‘Yours, my patron-friend,
Whose great verse blares unintermittent on
Like your own trumpeter at Marathon,—
You who, Platæa and Salamis being scant,
Put up with Ætna for a stimulant.
I need not recall the legend of the Greek tragedian having fought at Marathon as well as at Salamis and Platæa (the ‘stimulants’ to his ‘Persæ’), but his ancient biographer further says: ‘Having arrived in Sicily, as Hiero was then engaged in founding the city of Ætna, he exhibited his “Women of Ætna” by way of predicting a prosperous life to those who contributed to colonise the city.’ After a perusal of pp. 52-53, we may imagine that Æschylus was one of Browning’s audience (‘few living, many dead’), and not unlikely, as coming from the realm where Browning says he had ‘many lovers’ (p. 53), to be designated a ‘patron-friend,’ while the ‘great verse’ that ‘blares unintermittent on,’ etc., is surely identical (pp. 53-4) with
‘The thunder-phrase of the Athenian, grown
Up out of memories of Marathon.
“I have not been able to discover any substantiating facts in the life, or passages in the works, of Landor; but possibly some correspondent of yours may be able to lay me under an obligation by pointing such out. A simple statement to the effect that ‘Browning said so’ could not, I think, in such a case as the one in question, be deemed satisfactory. Dr. Garnett writes to me on the matter as follows:—
“‘Could the poet alluded to in Sordello possibly be R. H. Horne? Horne was, I think, an intimate friend of Browning’s; he was more Æschylean than any other contemporary; he had served as soldier and sailor in the Mexican War; and, having given up arms for letters, might be said to have forsaken Marathon and Salamis for Ætna, although the introduction of Ætna would be quite incomprehensible but for the historical fact of Æschylus’s secession thither. I do not feel convinced that the identification of Horne with Browning’s “patron-friend” is the correct interpretation, but it seems to me to deserve attention.’

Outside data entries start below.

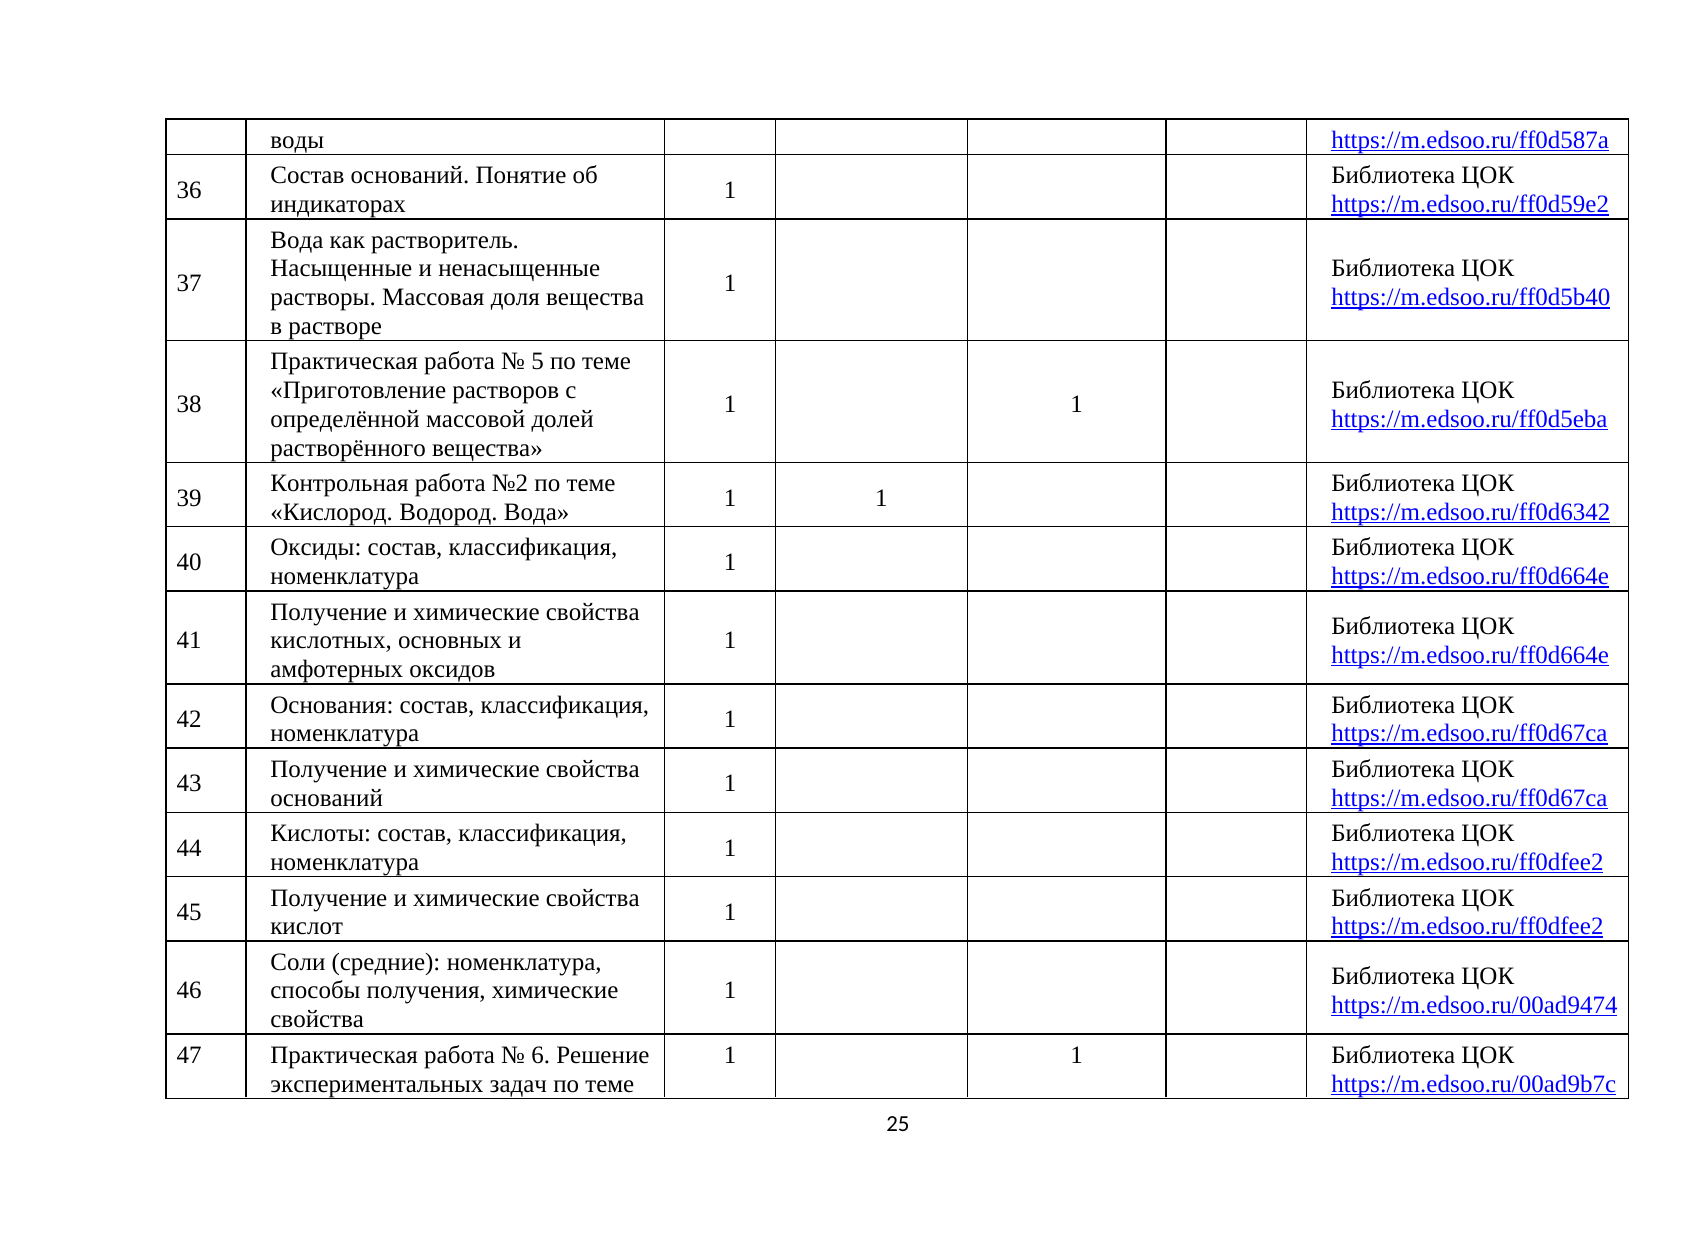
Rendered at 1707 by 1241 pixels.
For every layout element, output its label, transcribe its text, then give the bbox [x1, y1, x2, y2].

table_cell 43 [167, 749, 245, 812]
table_cell [776, 813, 967, 876]
table_cell 36 [167, 155, 245, 218]
table_cell 1 [665, 685, 775, 747]
table_cell [1167, 685, 1306, 747]
table_cell [1167, 749, 1306, 812]
table_cell 1 [665, 341, 775, 461]
table_cell Оксиды: состав, классификация, номенклатура [247, 527, 664, 590]
table_cell [968, 463, 1165, 526]
table_cell [1167, 877, 1306, 940]
table_cell Получение и химические свойства кислот [247, 877, 664, 940]
table_cell Основания: состав, классификация, номенклатура [247, 685, 664, 747]
table_cell 1 [665, 813, 775, 876]
table_cell [776, 120, 967, 154]
table_cell [776, 877, 967, 940]
table_cell [1167, 120, 1306, 154]
table_cell [1167, 463, 1306, 526]
table_cell [776, 155, 967, 218]
table_cell 47 [167, 1035, 245, 1097]
table_cell Библиотека ЦОК https://m.edsoo.ru/ff0d67ca [1307, 685, 1628, 747]
table_cell Библиотека ЦОК https://m.edsoo.ru/ff0d6342 [1307, 463, 1628, 526]
table_cell [1167, 592, 1306, 683]
table_cell [968, 120, 1165, 154]
table_cell 1 [665, 942, 775, 1033]
table_cell [1167, 942, 1306, 1033]
table_cell 1 [665, 120, 775, 154]
table_cell 42 [167, 685, 245, 747]
table_cell [968, 685, 1165, 747]
table_cell [776, 341, 967, 461]
table_cell [1167, 341, 1306, 461]
table_cell 1 [665, 592, 775, 683]
table_cell Библиотека ЦОК https://m.edsoo.ru/ff0d59e2 [1307, 155, 1628, 218]
table_cell 38 [167, 341, 245, 461]
table_cell 1 [665, 749, 775, 812]
table_cell 1 [665, 220, 775, 340]
table_cell 1 [665, 463, 775, 526]
table_cell [776, 685, 967, 747]
table_cell 45 [167, 877, 245, 940]
table_cell 1 [968, 1035, 1165, 1097]
table_cell Библиотека ЦОК https://m.edsoo.ru/ff0d5eba [1307, 341, 1628, 461]
table_cell 1 [968, 341, 1165, 461]
table_cell [1167, 813, 1306, 876]
table_cell [968, 813, 1165, 876]
table_cell Библиотека ЦОК https://m.edsoo.ru/ff0d67ca [1307, 749, 1628, 812]
table_cell Состав оснований. Понятие об индикаторах [247, 155, 664, 218]
table_cell 1 [776, 463, 967, 526]
table_cell [776, 1035, 967, 1097]
table_cell Практическая работа № 5 по теме «Приготовление растворов с определённой массовой долей растворённого вещества» [247, 341, 664, 461]
table_cell Библиотека ЦОК https://m.edsoo.ru/ff0d5b40 [1307, 220, 1628, 340]
table_cell [968, 220, 1165, 340]
table_cell Соли (средние): номенклатура, способы получения, химические свойства [247, 942, 664, 1033]
table_cell Контрольная работа №2 по теме «Кислород. Водород. Вода» [247, 463, 664, 526]
table_cell Вода как растворитель. Насыщенные и ненасыщенные растворы. Массовая доля вещества в растворе [247, 220, 664, 340]
table_cell Получение и химические свойства оснований [247, 749, 664, 812]
table_cell [968, 942, 1165, 1033]
table_cell 1 [665, 155, 775, 218]
table_cell Библиотека ЦОК https://m.edsoo.ru/ff0dfee2 [1307, 813, 1628, 876]
table_cell 44 [167, 813, 245, 876]
table_cell Библиотека ЦОК https://m.edsoo.ru/ff0d664e [1307, 527, 1628, 590]
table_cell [1307, 1035, 1628, 1097]
table_cell [1167, 155, 1306, 218]
table_cell [1167, 1035, 1306, 1097]
table_cell [776, 942, 967, 1033]
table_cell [247, 1035, 664, 1097]
table_cell 35 [167, 120, 245, 154]
table_cell [776, 220, 967, 340]
table_cell [968, 877, 1165, 940]
table_cell 1 [665, 527, 775, 590]
table_cell Библиотека ЦОК https://m.edsoo.ru/00ad9474 [1307, 942, 1628, 1033]
table_cell Библиотека ЦОК https://m.edsoo.ru/ff0d664e [1307, 592, 1628, 683]
table_cell [776, 749, 967, 812]
table_cell [1167, 220, 1306, 340]
table_cell Получение и химические свойства кислотных, основных и амфотерных оксидов [247, 592, 664, 683]
table_cell [776, 592, 967, 683]
table_cell 46 [167, 942, 245, 1033]
table_cell Кислоты: состав, классификация, номенклатура [247, 813, 664, 876]
table_cell 39 [167, 463, 245, 526]
table_cell 1 [665, 877, 775, 940]
table_cell [776, 527, 967, 590]
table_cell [247, 120, 664, 154]
table_cell 41 [167, 592, 245, 683]
table_cell [968, 527, 1165, 590]
table_cell [968, 749, 1165, 812]
table_cell [968, 155, 1165, 218]
table_cell 40 [167, 527, 245, 590]
table_cell 37 [167, 220, 245, 340]
table_cell [968, 592, 1165, 683]
table_cell [1167, 527, 1306, 590]
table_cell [1307, 120, 1628, 154]
table_cell 1 [665, 1035, 775, 1097]
table_cell Библиотека ЦОК https://m.edsoo.ru/ff0dfee2 [1307, 877, 1628, 940]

“While on the subject of Sordello, may I ask how (as I have seen it assumed in ‘Browning’ books) the ‘child barefoot and rosy’ of p. 288 can be Sordello himself? In the first place, are not the words he is singing taken from Sordello’s own ‘Goito lay’ (cf. pp. 97, 249, 289), with which he vanquished Eglamor, long after he had ceased to be, if he ever was, a rosy and barefoot child? And, in the second place, is there any indication in the whole poem that Sordello was ever ‘by sparkling Asolo,’ where the aforesaid child is described as being?
“Alfred Forman.”
Book VI., l. 614:—
“The old fable of the two eagles.” They—
“Went two ways
About the world: where, in the midst, they met,
Though on a shifting waste of sand, men set
Jove’s temple.”
The story is referred to in Pindar’s “Fourth Pythian Ode,” where he speaks of “Jove’s golden eagles.” These were placed near the Delphic tripod, and probably gave rise to the story of the two birds sent by Jupiter, one from the east and the other from the west, and which met at Pytho or Delphi. Mr. Browning seems to be in error here. Delphi was not “on a shifting waste of sand,” but on a mountain; and the temple was not that of Jove, but of Apollo. The poet appears to have sent the eagles to the oasis of Ammon, which was in the middle of a sandy desert and had a most famous oracle of Zeus.